Something opened in the bond, warmer than grief, close to peace.
The radio on Declan’s belt crackled. He locked up, every muscle going tight.
“Dec.” Nolan came through short and sharp. “Three contacts on the eastern border. A full mile closer than Tuesday.”
Declan’s arm loosened from around her. His eyes shifted, the vulnerability replaced by something hard and calculated.
“Double the eastern watch. I’ll check in at next rotation.”
He clipped the radio back. His attention fixed on the window.
The scout movement, the tightening border perimeter, the way Thornwood was probing closer each time. She’d mapped enough surveillance operations to recognize the rhythm of preparation.
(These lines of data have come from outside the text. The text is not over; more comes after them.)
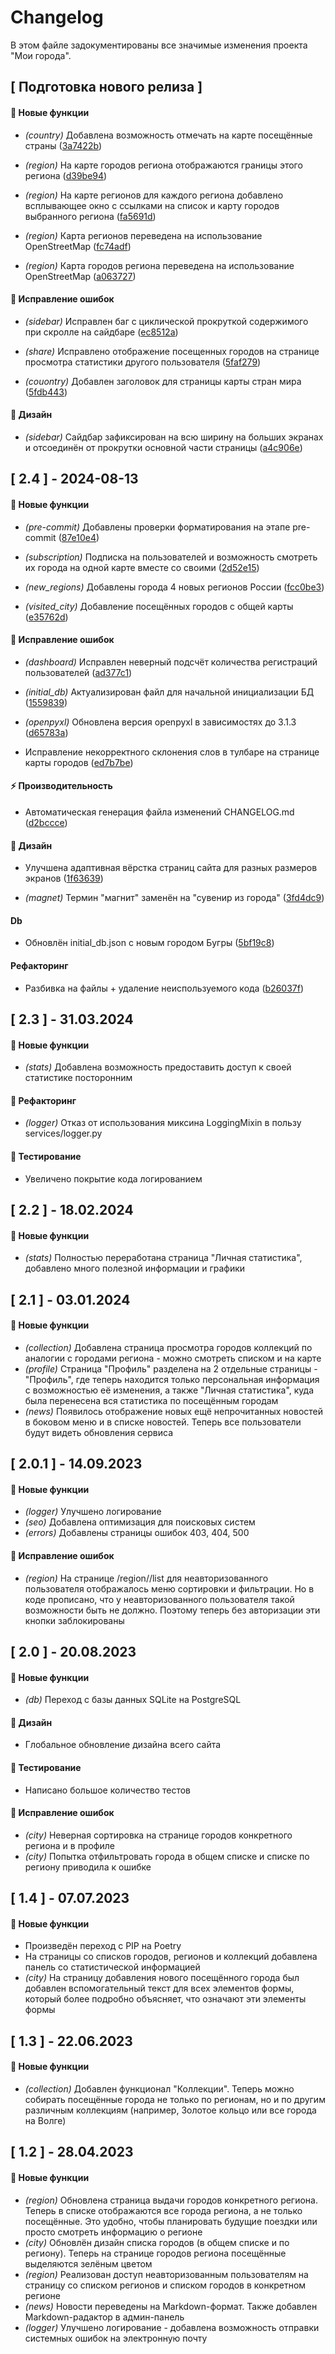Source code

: # Changelog

В этом файле задокументированы все значимые изменения проекта "Мои города".

## [ Подготовка нового релиза ]

#### 🚀 Новые функции

- *(country)* Добавлена возможность отмечать на карте посещённые страны ([3a7422b](https://github.com/Shecspi/MoiGoroda/commit/3a7422b50c332f5fd920fd2cd5c148bca2395735))

- *(region)* На карте городов региона отображаются границы этого региона ([d39be94](https://github.com/Shecspi/MoiGoroda/commit/d39be947ee2a3026f957586c822014b627fbe3e0))

- *(region)* На карте регионов для каждого региона добавлено всплывающее окно с ссылками на список и карту городов выбранного региона ([fa5691d](https://github.com/Shecspi/MoiGoroda/commit/fa5691d559099ee8cd7c7fbcdf41282bf82d8917))

- *(region)* Карта регионов переведена на использование OpenStreetMap ([fc74adf](https://github.com/Shecspi/MoiGoroda/commit/fc74adf9256163f00b69b719d245531bb6372196))

- *(region)* Карта городов региона переведена на использование OpenStreetMap ([a063727](https://github.com/Shecspi/MoiGoroda/commit/a063727e770b4dd6725bf41b057dd8f939efee57))


#### 🐛 Исправление ошибок

- *(sidebar)* Исправлен баг с циклической прокруткой содержимого при скролле на сайдбаре ([ec8512a](https://github.com/Shecspi/MoiGoroda/commit/ec8512a5d279840a62d42c8dd1b9db7dc372677e))

- *(share)* Исправлено отображение посещенных городов на странице просмотра статистики другого пользователя ([5faf279](https://github.com/Shecspi/MoiGoroda/commit/5faf279afbd549a598d024ed6c85fb31268f736c))

- *(couontry)* Добавлен заголовок для страницы карты стран мира ([5fdb443](https://github.com/Shecspi/MoiGoroda/commit/5fdb443098bbb207e2e8bc84555c0c1681be1656))


#### 🎨 Дизайн

- *(sidebar)* Сайдбар зафиксирован на всю ширину на больших экранах и отсоединён от прокрутки основной части страницы ([a4c906e](https://github.com/Shecspi/MoiGoroda/commit/a4c906e5d36a4a9706163d4f8ad292b2b69cfb53))


## [ 2.4 ] - 2024-08-13

#### 🚀 Новые функции

- *(pre-commit)* Добавлены проверки форматирования на этапе pre-commit ([87e10e4](https://github.com/Shecspi/MoiGoroda/commit/87e10e452b30f6f40ad7a61f3b2dfe767a99ed81))

- *(subscription)* Подписка на пользователей и возможность смотреть их города на одной карте вместе со своими ([2d52e15](https://github.com/Shecspi/MoiGoroda/commit/2d52e15e56f22aa846555b40773a5b361825a930))

- *(new_regions)* Добавлены города 4 новых регионов России ([fcc0be3](https://github.com/Shecspi/MoiGoroda/commit/fcc0be38f7b73d4561c6289ffa4b4c298abd276c))

- *(visited_city)* Добавление посещённых городов с общей карты ([e35762d](https://github.com/Shecspi/MoiGoroda/commit/e35762d26fb07d1067dd7aec88408d2341d6fb98))


#### 🐛 Исправление ошибок

- *(dashboard)* Исправлен неверный подсчёт количества регистраций пользователей ([ad377c1](https://github.com/Shecspi/MoiGoroda/commit/ad377c1275405a68548e99cd6dd53f5710647946))

- *(initial_db)* Актуализирован файл для начальной инициализации БД ([1559839](https://github.com/Shecspi/MoiGoroda/commit/15598393a6f9ce8ea9151229eaed650dce637fa0))

- *(openpyxl)* Обновлена версия openpyxl в зависимостях до 3.1.3 ([d65783a](https://github.com/Shecspi/MoiGoroda/commit/d65783ac8e28457ef27132a6667365580b5947f0))

- Исправление некорректного склонения слов в тулбаре на странице карты городов ([ed7b7be](https://github.com/Shecspi/MoiGoroda/commit/ed7b7be635e654080c77def9e1b03466ac0a764a))


#### ⚡ Производительность

- Автоматическая генерация файла изменений CHANGELOG.md ([d2bccce](https://github.com/Shecspi/MoiGoroda/commit/d2bccce2b79803e858cbb3add62e5cfeae92f296))


#### 🎨 Дизайн

- Улучшена адаптивная вёрстка страниц сайта для разных размеров экранов ([1f63639](https://github.com/Shecspi/MoiGoroda/commit/1f636395458ca806821eb5abde59433d3ec52f74))

- *(magnet)* Термин "магнит" заменён на "сувенир из города" ([3fd4dc9](https://github.com/Shecspi/MoiGoroda/commit/3fd4dc916bfe15e018240e45fe2170c0d7915915))


#### Db

- Обновлён initial_db.json с новым городом Бугры ([5bf19c8](https://github.com/Shecspi/MoiGoroda/commit/5bf19c8058818f07d779be65c743531491dc5df5))


#### Рефакторинг

- Разбивка на файлы + удаление неиспользуемого кода ([b26037f](https://github.com/Shecspi/MoiGoroda/commit/b26037ff6f406130bc3025408b8e82569a607c59))


## [ 2.3 ] - 31.03.2024

#### 🚀 Новые функции
- *(stats)* Добавлена возможность предоставить доступ к своей статистике посторонним
#### 🚜 Рефакторинг
- *(logger)* Отказ от использования миксина LoggingMixin в пользу services/logger.py
#### 🧪 Тестирование
- Увеличено покрытие кода логированием

## [ 2.2 ] - 18.02.2024

#### 🚀 Новые функции
- *(stats)* Полностью переработана страница "Личная статистика", добавлено много полезной информации и графики

## [ 2.1 ] - 03.01.2024

#### 🚀 Новые функции
- *(collection)* Добавлена страница просмотра городов коллекций по аналогии с городами региона - можно смотреть списком и на карте
- *(profile)* Страница "Профиль" разделена на 2 отдельные страницы - "Профиль", где теперь находится только персональная информация
с возможностью её изменения, а также "Личная статистика", куда была перенесена вся статистика по посещённым городам
- *(news)* Появилось отображение новых ещё непрочитанных новостей в боковом меню и в списке новостей. Теперь все пользователи будут видеть обновления сервиса

## [ 2.0.1 ] - 14.09.2023

#### 🚀 Новые функции
- *(logger)* Улучшено логирование
- *(seo)* Добавлена оптимизация для поисковых систем
- *(errors)* Добавлены страницы ошибок 403, 404, 500
#### 🐛 Исправление ошибок
- *(region)* На странице /region/<pk>/list для неавторизованного пользователя отображалось меню сортировки и фильтрации. Но в коде прописано, что у неавторизованного пользователя такой возможности быть не должно. Поэтому теперь без авторизации эти кнопки заблокированы

## [ 2.0 ] - 20.08.2023

#### 🚀 Новые функции
- *(db)* Переход с базы данных SQLite на PostgreSQL
#### 🎨 Дизайн
- Глобальное обновление дизайна всего сайта
#### 🧪 Тестирование
- Написано большое количество тестов
#### 🐛 Исправление ошибок
- *(city)* Неверная сортировка на странице городов конкретного региона и в профиле
- *(city)* Попытка отфильтровать города в общем списке и списке по региону приводила к ошибке

## [ 1.4 ] - 07.07.2023

#### 🚀 Новые функции
- Произведён переход с PIP на Poetry
- На страницы со списков городов, регионов и коллекций добавлена панель со статистической информацией
- *(city)* На страницу добавления нового посещённого города был добавлен вспомогательный текст для всех элементов формы, который более подробно объясняет, что означают эти элементы формы

## [ 1.3 ] - 22.06.2023

#### 🚀 Новые функции
- *(collection)* Добавлен функционал "Коллекции". Теперь можно собирать посещённые города не только по регионам, но и по другим различным коллекциям (например, Золотое кольцо или все города на Волге)

## [ 1.2 ] - 28.04.2023

#### 🚀 Новые функции
- *(region)* Обновлена страница выдачи городов конкретного региона. Теперь в списке отображаются все города региона, а не только посещённые. Это удобно, чтобы планировать будущие поездки или просто смотреть информацию о регионе
- *(city)* Обновлён дизайн списка городов (в общем списке и по региону). Теперь на странице городов региона посещённые выделяются зелёным цветом
- *(region)* Реализован доступ неавторизованным пользователям на страницу со списком регионов и списком городов в конкретном регионе
- *(news)* Новости переведены на Markdown-формат. Также добавлен Markdown-радактор в админ-панель
- *(logger)* Улучшено логирование - добавлена возможность отправки системных ошибок на электронную почту
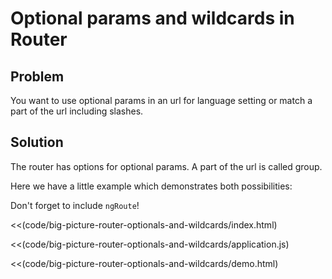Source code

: # Optional params and wildcards in Router

## Problem

You want to use optional params in an url for language setting or match a part of the url including slashes.

## Solution

The router has options for optional params. A part of the url is called group.

Here we have a little example which demonstrates both possibilities:

Don't forget to include `ngRoute`!

<<(code/big-picture-router-optionals-and-wildcards/index.html)

<<(code/big-picture-router-optionals-and-wildcards/application.js)

<<(code/big-picture-router-optionals-and-wildcards/demo.html)
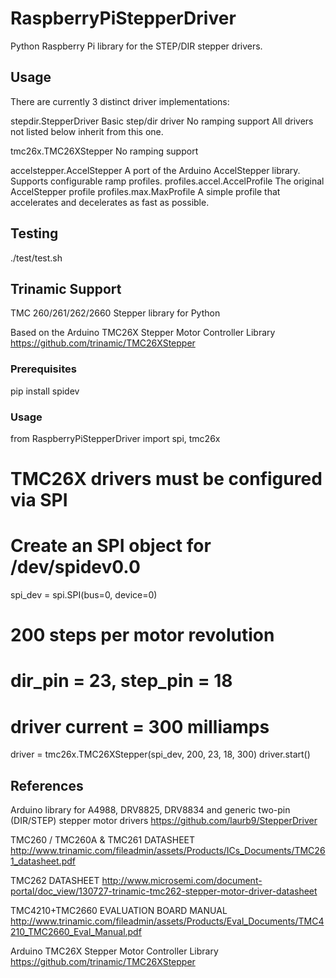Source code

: # RaspberryPiStepperDriver

Python Raspberry Pi library for the STEP/DIR stepper drivers.

## Usage

There are currently 3 distinct driver implementations:

stepdir.StepperDriver
  Basic step/dir driver
  No ramping support
  All drivers not listed below inherit from this one.

tmc26x.TMC26XStepper
  No ramping support

accelstepper.AccelStepper
  A port of the Arduino AccelStepper library.
  Supports configurable ramp profiles.
    profiles.accel.AccelProfile
      The original AccelStepper profile
    profiles.max.MaxProfile
      A simple profile that accelerates and decelerates as fast as possible.

## Testing

  ./test/test.sh

## Trinamic Support

TMC 260/261/262/2660 Stepper library for Python

Based on the Arduino TMC26X Stepper Motor Controller Library
  https://github.com/trinamic/TMC26XStepper

### Prerequisites

  pip install spidev

### Usage

  from RaspberryPiStepperDriver import spi, tmc26x

  # TMC26X drivers must be configured via SPI
  # Create an SPI object for /dev/spidev0.0
  spi_dev = spi.SPI(bus=0, device=0)

  # 200 steps per motor revolution
  # dir_pin = 23, step_pin = 18
  # driver current = 300 milliamps
  driver = tmc26x.TMC26XStepper(spi_dev, 200, 23, 18, 300)
  driver.start()

## References

Arduino library for A4988, DRV8825, DRV8834 and generic two-pin (DIR/STEP) stepper motor drivers
  https://github.com/laurb9/StepperDriver

TMC260 / TMC260A & TMC261 DATASHEET
  http://www.trinamic.com/fileadmin/assets/Products/ICs_Documents/TMC261_datasheet.pdf

TMC262 DATASHEET
  http://www.microsemi.com/document-portal/doc_view/130727-trinamic-tmc262-stepper-motor-driver-datasheet

TMC4210+TMC2660 EVALUATION BOARD MANUAL
  http://www.trinamic.com/fileadmin/assets/Products/Eval_Documents/TMC4210_TMC2660_Eval_Manual.pdf

Arduino TMC26X Stepper Motor Controller Library
  https://github.com/trinamic/TMC26XStepper
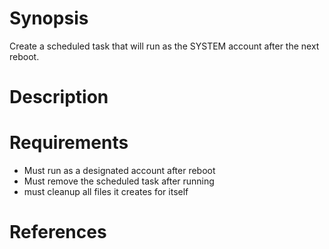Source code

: # Synopsis
Create a scheduled task that will run as the SYSTEM account after the next reboot.

# Description

# Requirements
- Must run as a designated account after reboot
- Must remove the scheduled task after running
- must cleanup all files it creates for itself

# References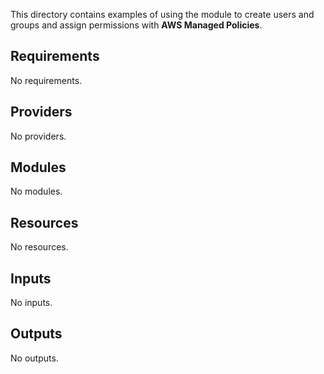 <!-- BEGIN_TF_DOCS -->
This directory contains examples of using the module to create users and groups and assign permissions with **AWS Managed Policies**.

## Requirements

No requirements.

## Providers

No providers.

## Modules

No modules.

## Resources

No resources.

## Inputs

No inputs.

## Outputs

No outputs.
<!-- END_TF_DOCS -->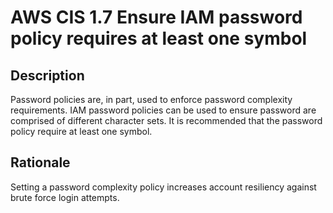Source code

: # AWS CIS 1.7  Ensure IAM password policy requires at least one symbol

## Description

Password policies are, in part, used to enforce password complexity requirements. IAM
password policies can be used to ensure password are comprised of different character
sets. It is recommended that the password policy require at least one symbol.

## Rationale

Setting a password complexity policy increases account resiliency against brute force login
attempts.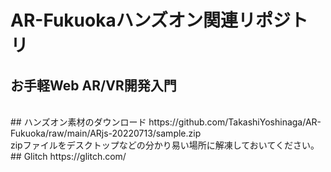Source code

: # AR-Fukuokaハンズオン関連リポジトリ
## お手軽Web AR/VR開発入門 
<br>
## ハンズオン素材のダウンロード
https://github.com/TakashiYoshinaga/AR-Fukuoka/raw/main/ARjs-20220713/sample.zip
<br>
zipファイルをデスクトップなどの分かり易い場所に解凍しておいてください。
<br>
## Glitch
https://glitch.com/
<br>
<br>

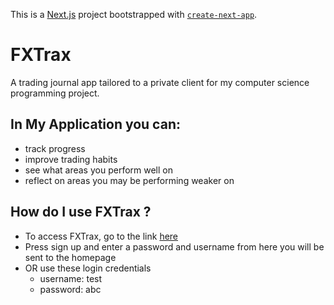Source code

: This is a [Next.js](https://nextjs.org/) project bootstrapped with [`create-next-app`](https://github.com/vercel/next.js/tree/canary/packages/create-next-app).

# FXTrax

A trading journal app tailored to a private client for my computer science programming project. 

## In My Application you can:
  - track progress
  - improve trading habits
  - see what areas you perform well on
  - reflect on areas you may be performing weaker on

## How do I use FXTrax ?
  - To access FXTrax, go to the link [here](https://project-rho-hazel.vercel.app/)
  - Press sign up and enter a password and username from here you will be sent to the homepage
  - OR use these login credentials
    - username: test
    - password: abc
This wasn’t intimidation anymore. This was positioning.
“They’re escalating.” She kept her breathing even. “This is what it looks like right before someone decides they have enough information to move.”
Declan stilled. “You’ve seen this before.”
“In criminal organizations, yes. Three weeks of watching, then a gap in the pattern, then they act.” She kept his eyes. “Whatever Thornwood is planning, it’s closer than Jace thinks.”
He absorbed her words and filed it alongside things that mattered.
“I need to report this to Jace. All of it.” He touched her face, brief and deliberate. “But this conversation isn’t over.”
“I know.” She leaned in close to him. “Go. Tell Jace what I said about the timing. It might matter.”
He kissed her once, then pulled on his jacket and walked out into the morning.
Sage stood in the warmed cabin thinking about escalation patterns, and about a man who had worked double shifts to buy his sister a camera, and about how loss could hollow a wolf down to its worst instincts.
She thought about all three things for a long time. Then she set her mug down, picked up her jacket, and went after Declan.
She didn’t know yet what that meant. She was still working it out.